Building the PRA Guide meant extra paperwork, but 18F says it was worth it

The project brings subject-matter expertise from the Office of Information and Regulatory Affairs and plain language content expertise from 18F together in one place.
Signs inside the 18F headquarters in Washington, D.C. (Tajha Chappellet-Lanier / FedScoop)

As of last week, complying with the Paperwork Reduction Act got a little bit easier.

That’s because the DigitalGov and 18F teams at the General Services Administration, together with the White House, launched the PRA Guide, a plain-language site with answers some of the most commonly asked questions about the 1980 law. Guidance existed previously, of course, but it was disparate and often difficult to understand.

The site required GSA’s teams to work closely with the White House’s Office of Information and Regulatory Affairs (OIRA) at the Office of Management and Budget (OMB), says Elizabeth Ayer, innovation specialist at 18F, told FedScoop in an interview.

“Probably the biggest challenge was just collaboration across agencies,” Ayer says.


It went like this: A team of five at 18F would write something, then send it over to OIRA to make sure the simplified description still got at the heart of the law. A six-person OIRA team would then make tweaks and send it back, continuing the cycle. Eventually, OIRA’s general counsel got involved too.

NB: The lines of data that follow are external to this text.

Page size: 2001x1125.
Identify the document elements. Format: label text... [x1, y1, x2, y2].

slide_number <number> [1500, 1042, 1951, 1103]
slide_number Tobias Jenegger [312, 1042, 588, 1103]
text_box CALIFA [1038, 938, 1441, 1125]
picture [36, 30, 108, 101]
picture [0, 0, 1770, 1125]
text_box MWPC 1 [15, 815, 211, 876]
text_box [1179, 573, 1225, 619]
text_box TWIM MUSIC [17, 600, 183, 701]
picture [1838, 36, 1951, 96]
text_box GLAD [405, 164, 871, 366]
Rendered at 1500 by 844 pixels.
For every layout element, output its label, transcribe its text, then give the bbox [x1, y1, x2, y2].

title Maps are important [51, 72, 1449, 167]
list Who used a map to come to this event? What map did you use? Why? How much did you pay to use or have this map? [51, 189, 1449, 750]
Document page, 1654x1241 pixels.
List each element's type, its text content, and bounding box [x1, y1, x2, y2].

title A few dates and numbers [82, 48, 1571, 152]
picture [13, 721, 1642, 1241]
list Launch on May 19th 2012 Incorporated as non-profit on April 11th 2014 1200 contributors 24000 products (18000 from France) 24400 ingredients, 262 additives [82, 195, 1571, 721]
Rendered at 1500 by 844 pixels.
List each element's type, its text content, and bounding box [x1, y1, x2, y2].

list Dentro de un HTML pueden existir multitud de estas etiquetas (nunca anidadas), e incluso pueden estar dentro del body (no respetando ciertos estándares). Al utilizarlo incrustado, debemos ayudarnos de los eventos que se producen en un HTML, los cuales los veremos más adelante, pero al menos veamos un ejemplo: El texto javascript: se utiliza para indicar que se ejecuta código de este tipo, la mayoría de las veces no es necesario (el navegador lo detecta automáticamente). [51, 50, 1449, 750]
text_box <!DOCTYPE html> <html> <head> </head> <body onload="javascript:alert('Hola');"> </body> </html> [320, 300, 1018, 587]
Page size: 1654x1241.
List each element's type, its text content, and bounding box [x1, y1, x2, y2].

“It was tricky for us to clarify the responsibilities, especially kind of on-going about how OIRA and would continue to manage this site so it had a future,” Ayer said.

Conversely, some of the things 18F “expected” to struggle with during the process didn’t end up being an issue. OIRA didn’t push back against plain language, for example — instead encouraging 18F to go further. The office was a “fantastic” partner, Ayer said. “It was very exiting to work with them.”

The creation of the PRA Guide was funded by 10x, a GSA fund that supports “high-impact ideas” from civil servants. The idea originally came out of OIRA — the office wanted to address some of the “common misunderstandings” and general confusion around PRA. It was a little bit of a different kind of project for 10x, Ayer told FedScoop, as the fund generally supports projects that promise direct impact on the public. The website was the product of phase three 10x funding, where teams get up to $650,000 to develop a functional minimum viable product.

Moving forward, OIRA and DigitalGov are accepting constructive feedback from users of the site and exploring what could be added next, Jeremy Zilar, director of, told FedScoop.